Re: Initial profiling data on the SMS pools implementation

Posted by Justin Erenkrantz <je...@ebuilt.com>.
On Sat, Jul 07, 2001 at 06:25:50PM -0700, Brian Pane wrote:
> Here's my interpretation of the data:
> 1. Ignoring all the configuration-phase stuff, the sms allocation
>    functions are where most of the time is being spent.  (Note:
>    this profile includes only usr time, not sys, and it doesn't
>    include libc.)
> 2. The httpd did about 120 pool allocation operations per request.
>    Apparently there's a lot of code in the httpd that assumes
>    apr_pstrdup is a really cheap function call. :-)
> 3. The original pool implementation spends much of its time in
>    mutex ops, but the SMS-based one doesn't.  This looks like a
>    major win.
> 4. In 500,000 requests, there were 3,088 instances when
>    apr_sms_trivial_malloc called apr_sms_malloc to get more
>    memory from the parent SMS.  (This isn't apparent in the
>    summary below, but it shows up in the detailed gprof output.)
>    This suggests that the initial memory allocation for the
>    per-request pool is typically sufficient to handle all
>    allocations requested from that pool during the request.
> 
> 5. Putting all of these observations together, it looks like
>    much of the SMS allocation cost is contained within
>    apr_sms_trivial_malloc, rather than distributed throughout
>    the framework.  If my conclusion here is correct, that's
>    good news, because it will make optimization a lot easier.

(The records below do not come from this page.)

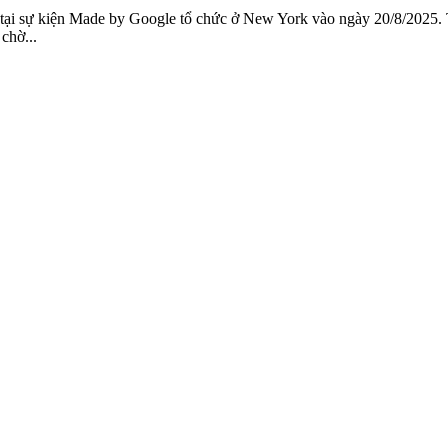
 tại sự kiện Made by Google tổ chức ở New York vào ngày 20/8/2025. 
chờ...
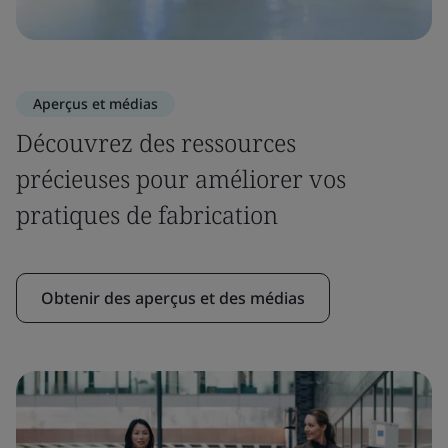
Aperçus et médias
Découvrez des ressources
précieuses pour améliorer vos
pratiques de fabrication
Obtenir des aperçus et des médias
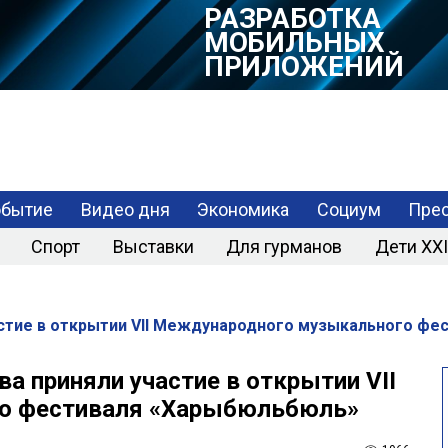
РАЗРАБОТКА
МОБИЛЬНЫХ
ПРИЛОЖЕНИЙ
обытие
Видео дня
Экономика
Социум
Прес
Спорт
Выставки
Для гурманов
Дети XXI
астие в открытии VII Международного музыкального ф
а приняли участие в открытии VII
о фестиваля «Харыбюльбюль»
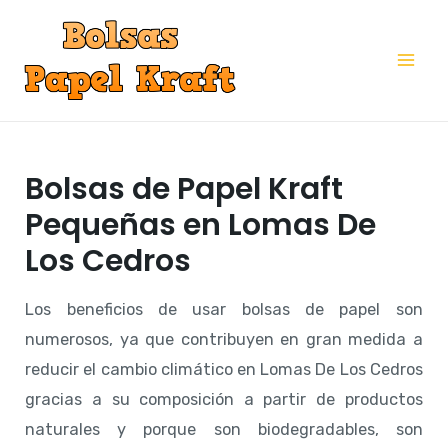
Ir
al
Mai
contenido
Me
Bolsas de Papel Kraft
Pequeñas en Lomas De
Los Cedros
Los beneficios de usar bolsas de papel son
numerosos, ya que contribuyen en gran medida a
reducir el cambio climático en Lomas De Los Cedros
gracias a su composición a partir de productos
naturales y porque son biodegradables, son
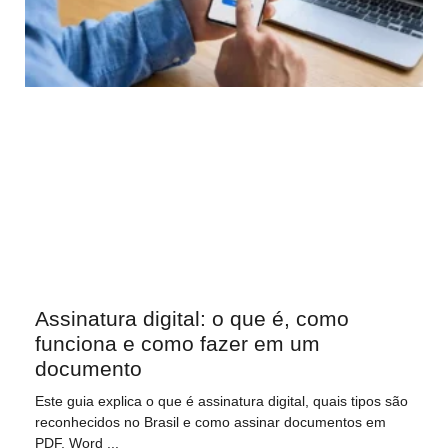
Assinatura digital: o que é, como
funciona e como fazer em um
documento
Este guia explica o que é assinatura digital, quais tipos são
reconhecidos no Brasil e como assinar documentos em
PDF, Word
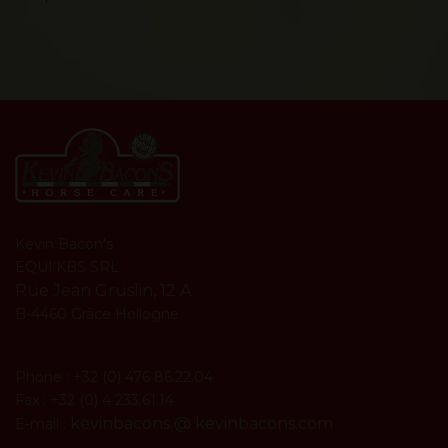
Kevin Bacon's
EQUI'KBS SRL
Rue Jean Gruslin, 12 A
B-4460 Grâce Hollogne
Phone : +32 (0) 476 86.22.04
Fax : +32 (0) 4 233.61.14
kevinbacons @ kevinbacons.com
E-mail :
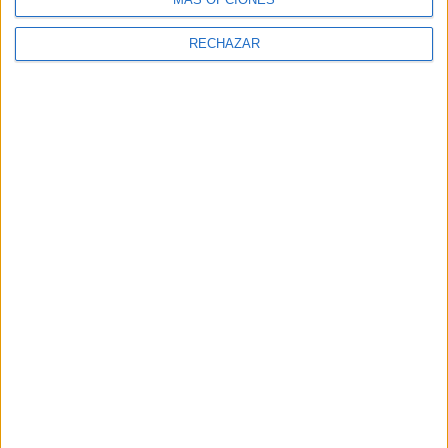
RECHAZAR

Cool.  Thanks for running this.  =)  BTW, was there a performance
penalty by using SMS?  (I'm knee deep in other stuff right now, so I
don't have time to analyze the performance impact myself.)

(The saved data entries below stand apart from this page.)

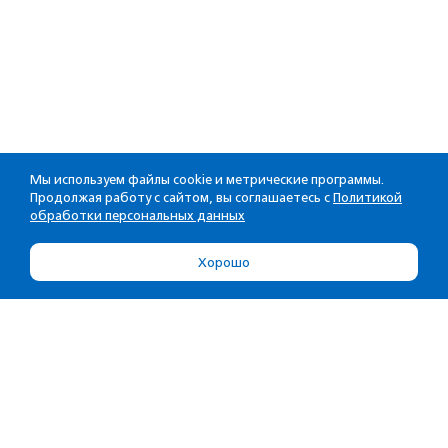
Мы используем файлы cookie и метрические программы.
Продолжая работу с сайтом, вы соглашаетесь с
Политикой
обработки персональных данных
Хорошо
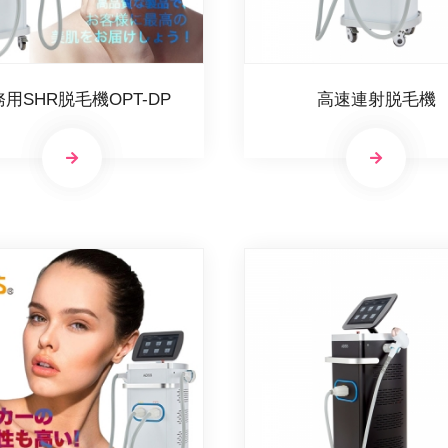
用SHR脱毛機OPT-DP
高速連射脱毛機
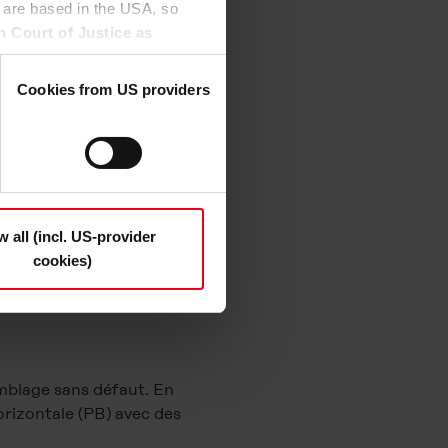
 are based in the USA, so
mine la section porteuse
n Court of Justice as
dure à pleine pénétration
to access by US authorities
 this.
Cookies from US providers
 celle-ci est décrite avec
n the "Details", may be used
a section transversale
the option to decide which
t be deselected); you can
ndividually whether you want
n "Deny", only necessary
w all (incl. US-provider
cookies)
s and deselect the categories
cy Statement
.
mblage sans défaut. En
orizontale (PB) avec des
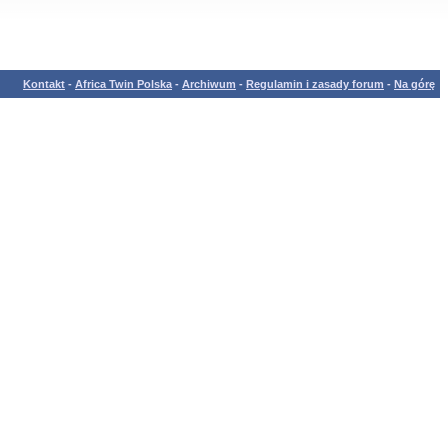
Kontakt
-
Africa Twin Polska
-
Archiwum
-
Regulamin i zasady forum
-
Na górę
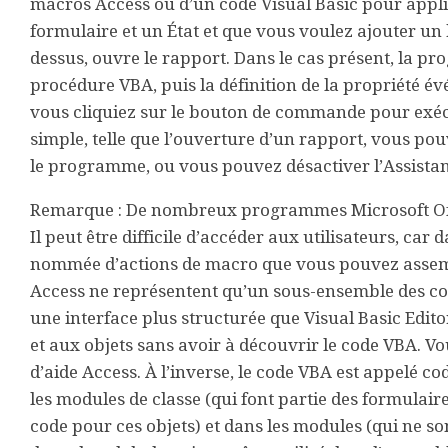
macros Access ou d’un code Visual Basic pour appl
formulaire et un État et que vous voulez ajouter u
dessus, ouvre le rapport. Dans le cas présent, la p
procédure VBA, puis la définition de la propriété 
vous cliquiez sur le bouton de commande pour exéc
simple, telle que l’ouverture d’un rapport, vous po
le programme, ou vous pouvez désactiver l’Assista
Remarque :
De nombreux programmes Microsoft Offic
Il peut être difficile d’accéder aux utilisateurs, car
nommée d’actions de macro que vous pouvez assemb
Access ne représentent qu’un sous-ensemble des c
une interface plus structurée que Visual Basic Edit
et aux objets sans avoir à découvrir le code VBA. Vo
d’aide Access. À l’inverse, le code VBA est appelé c
les modules de classe (qui font partie des formulai
code pour ces objets) et dans les modules (qui ne so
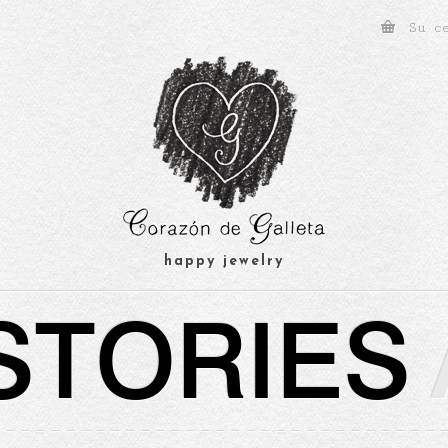
Su c
happy jewelry
STORIES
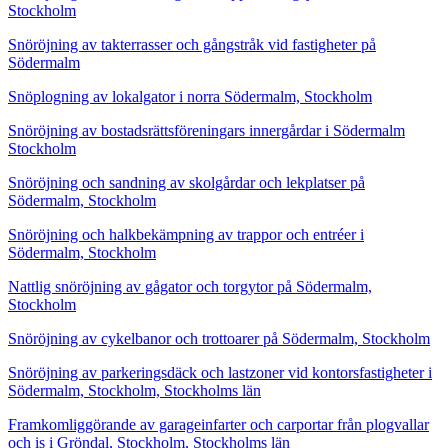
Stockholm
Snöröjning av takterrasser och gångstråk vid fastigheter på
Södermalm
Snöplogning av lokalgator i norra Södermalm, Stockholm
Snöröjning av bostadsrättsföreningars innergårdar i Södermalm
Stockholm
Snöröjning och sandning av skolgårdar och lekplatser på
Södermalm, Stockholm
Snöröjning och halkbekämpning av trappor och entréer i
Södermalm, Stockholm
Nattlig snöröjning av gågator och torgytor på Södermalm,
Stockholm
Snöröjning av cykelbanor och trottoarer på Södermalm, Stockholm
Snöröjning av parkeringsdäck och lastzoner vid kontorsfastigheter i
Södermalm, Stockholm, Stockholms län
Framkomliggörande av garageinfarter och carportar från plogvallar
och is i Gröndal, Stockholm, Stockholms län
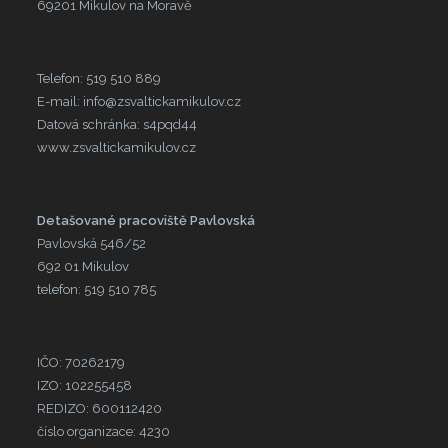
69201 Mikulov na Moravě
Telefon: 519 510 889
E-mail: info@zsvaltickamikulov.cz
Datová schránka: s4pqd44
www.zsvaltickamikulov.cz
Detašované pracoviště Pavlovská
Pavlovská 546/52
692 01 Mikulov
telefon: 519 510 785
IČO: 70262179
IZO: 102255458
REDIZO: 600112420
číslo organizace: 4230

I think as we get more experience we'll get even better.  I personally
like that fact that we have decoupled the memory allocation code, so
this now enables us to play with other memory management techniques.
Once it settles down (and I have a solid benchmark program written),
I'll probably play with some different strategies.  Trivial is very
similar to the current pool allocator, so I wonder if there is benefit
by using other allocation strategies.

And, if we arrange the SMS in proper order, threaded MPMs should benefit 
tremendously because we reduce the need for mutex locking (which I think
is far and away where we would see improvement with this code).  Sander 
has a thread SMS (very similar to trivial), but I haven't had a chance 
to look at it yet in detail.  (I don't think he has committed it yet.) 
-- justin

P.S. If you could email me a copy of the gprof output or post it on a
website somewhere, I'd like to take a look at it.


Re: Initial profiling data on the SMS pools implementation

Posted by Cliff Woolley <cl...@yahoo.com>.
On Sat, 7 Jul 2001, Brian Pane wrote:

> I used gprof to do some performance profiling of an httpd built
> using SMS-based pools.
>
> Below is the list of the top 100 functions, ranked by CPU usage.
> (The full output of gprof, showing what functions contribute the
> most invocations of what other functions, is ~300KB, so I haven't
> included it here.  I'm happy to send a copy to anybody who's
> interested in the details.)

Cool... thanks.  I don't suppose there's any way to attach gprof to httpd
AFTER it's started up, is there?  I'd really love to see those numbers.
I'm trying to figure out why there were so many calls to apr_file_read()
and no apparent calls to sendfile() or mmap().  I realize that libc
functions were not included in the list, but I'd think we'd have seen the
related apr/apr-util/httpd functions in the list and many fewer calls to
apr_file_read().

I'm really interested in taking a look at the full data.  Can you just
post it somewhere on the web and list the URL here?

Thanks,
Cliff


--------------------------------------------------------------
   Cliff Woolley
   cliffwoolley@yahoo.com
   Charlottesville, VA